> _TASK ITEM_: From the entries, filter out every line that lacks "Health" and copy the rest.

> _INFORMATION SHOWN_:
§

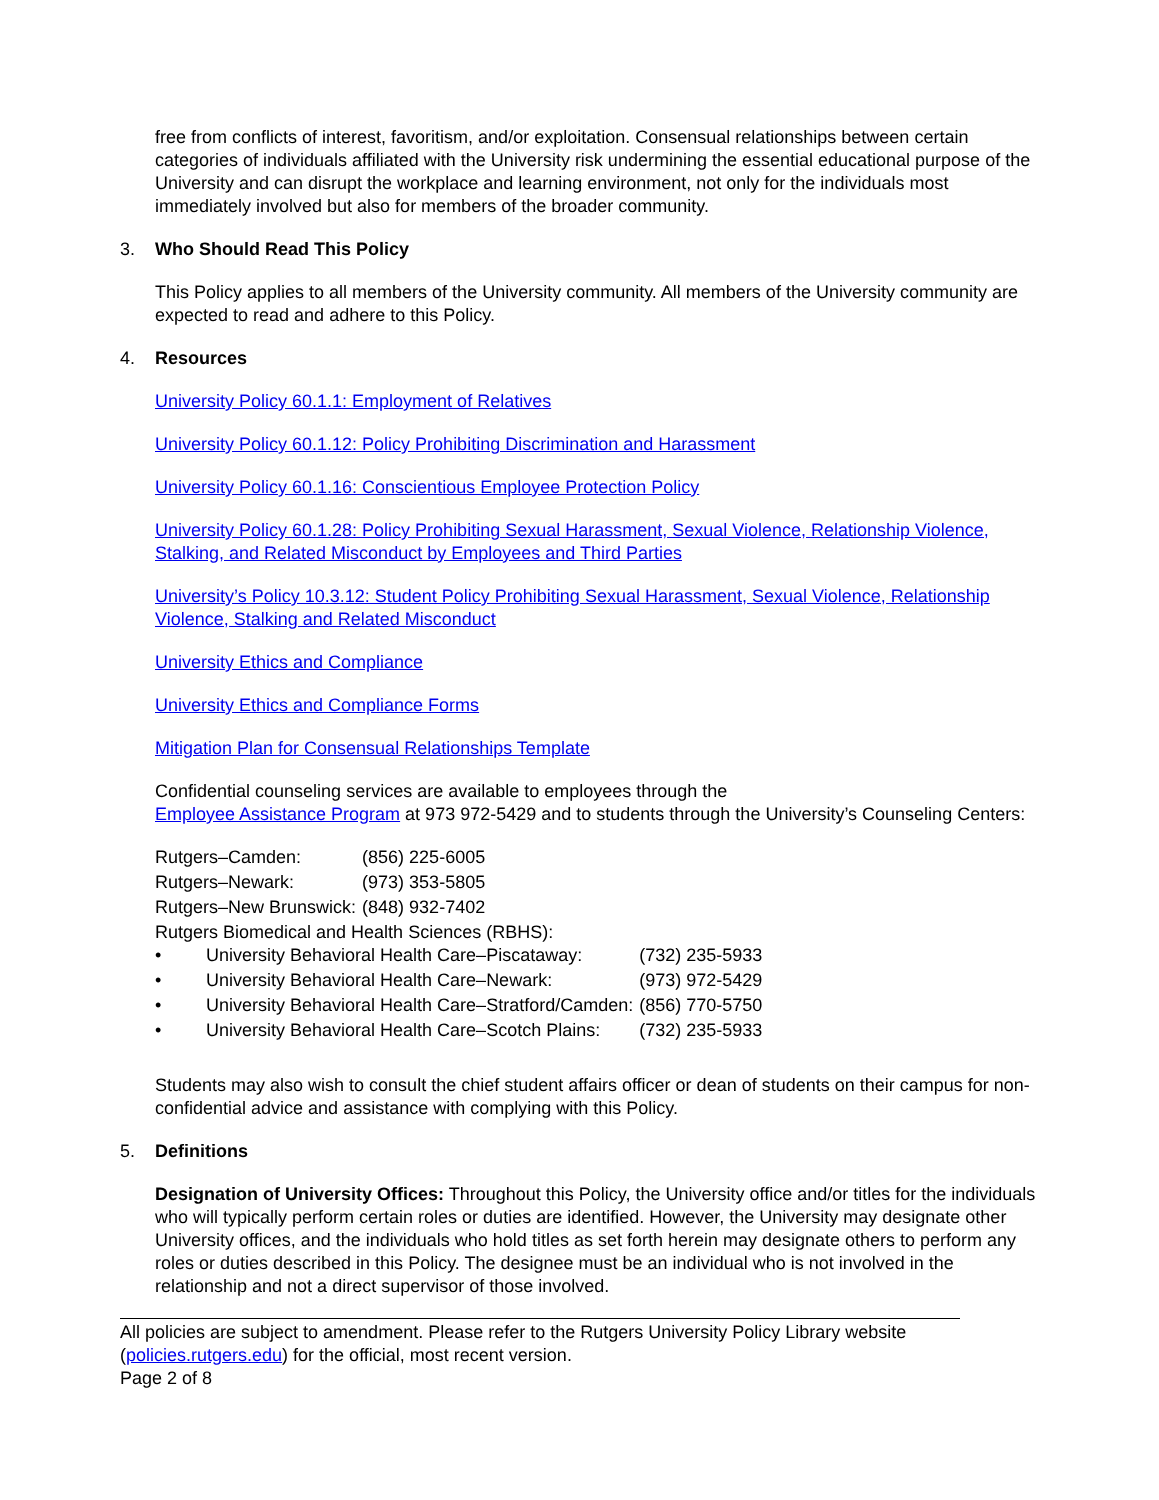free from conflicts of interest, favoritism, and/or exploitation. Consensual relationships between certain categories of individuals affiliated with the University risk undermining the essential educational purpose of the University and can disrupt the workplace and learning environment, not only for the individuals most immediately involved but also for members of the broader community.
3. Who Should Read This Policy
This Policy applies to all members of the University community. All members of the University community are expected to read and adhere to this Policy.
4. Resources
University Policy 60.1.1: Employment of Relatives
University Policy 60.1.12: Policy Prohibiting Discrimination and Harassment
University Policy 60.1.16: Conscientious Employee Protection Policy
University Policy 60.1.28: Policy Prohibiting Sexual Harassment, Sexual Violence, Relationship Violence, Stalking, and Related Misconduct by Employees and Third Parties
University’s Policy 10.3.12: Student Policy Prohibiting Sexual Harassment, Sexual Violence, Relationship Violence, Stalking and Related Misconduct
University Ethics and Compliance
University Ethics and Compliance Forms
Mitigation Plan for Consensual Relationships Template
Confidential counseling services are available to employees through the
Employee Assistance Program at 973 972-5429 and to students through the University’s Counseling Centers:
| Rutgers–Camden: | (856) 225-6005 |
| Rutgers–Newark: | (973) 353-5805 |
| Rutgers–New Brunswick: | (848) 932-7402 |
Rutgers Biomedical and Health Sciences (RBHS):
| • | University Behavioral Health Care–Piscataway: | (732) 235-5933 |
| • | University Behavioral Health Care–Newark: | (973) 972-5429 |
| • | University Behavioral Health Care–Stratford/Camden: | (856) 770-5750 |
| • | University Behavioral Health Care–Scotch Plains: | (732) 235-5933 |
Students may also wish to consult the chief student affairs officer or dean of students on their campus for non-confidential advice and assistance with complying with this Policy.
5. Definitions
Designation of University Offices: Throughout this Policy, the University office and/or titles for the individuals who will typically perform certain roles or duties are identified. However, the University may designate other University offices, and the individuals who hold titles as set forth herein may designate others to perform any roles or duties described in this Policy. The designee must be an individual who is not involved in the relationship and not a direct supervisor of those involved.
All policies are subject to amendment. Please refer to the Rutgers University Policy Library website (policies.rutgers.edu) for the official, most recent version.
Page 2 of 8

§

> _TASK RESULT_:
Rutgers Biomedical and Health Sciences (RBHS):
| • | University Behavioral Health Care–Piscataway: | (732) 235-5933 |
| • | University Behavioral Health Care–Newark: | (973) 972-5429 |
| • | University Behavioral Health Care–Stratford/Camden: | (856) 770-5750 |
| • | University Behavioral Health Care–Scotch Plains: | (732) 235-5933 |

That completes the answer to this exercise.